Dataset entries
BEGIN

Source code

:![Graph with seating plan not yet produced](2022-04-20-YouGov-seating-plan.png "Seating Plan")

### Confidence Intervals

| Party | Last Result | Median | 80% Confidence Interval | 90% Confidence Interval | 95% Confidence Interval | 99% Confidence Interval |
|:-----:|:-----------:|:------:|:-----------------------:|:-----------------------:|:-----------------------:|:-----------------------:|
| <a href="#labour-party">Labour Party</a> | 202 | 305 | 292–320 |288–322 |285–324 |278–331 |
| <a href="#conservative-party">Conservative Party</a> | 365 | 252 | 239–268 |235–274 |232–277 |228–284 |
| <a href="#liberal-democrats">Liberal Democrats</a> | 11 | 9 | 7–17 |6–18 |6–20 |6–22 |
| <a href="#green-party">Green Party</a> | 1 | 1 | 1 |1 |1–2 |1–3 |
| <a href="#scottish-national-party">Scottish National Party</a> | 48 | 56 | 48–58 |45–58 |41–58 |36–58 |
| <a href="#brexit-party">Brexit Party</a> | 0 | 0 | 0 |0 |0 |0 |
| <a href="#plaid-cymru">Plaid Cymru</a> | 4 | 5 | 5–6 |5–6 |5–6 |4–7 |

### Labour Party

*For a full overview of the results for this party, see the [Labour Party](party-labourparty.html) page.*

END

Scan the entries above for the word "Labour" and collect each line holding it.

| <a href="#labour-party">Labour Party</a> | 202 | 305 | 292–320 |288–322 |285–324 |278–331 |
### Labour Party
*For a full overview of the results for this party, see the [Labour Party](party-labourparty.html) page.*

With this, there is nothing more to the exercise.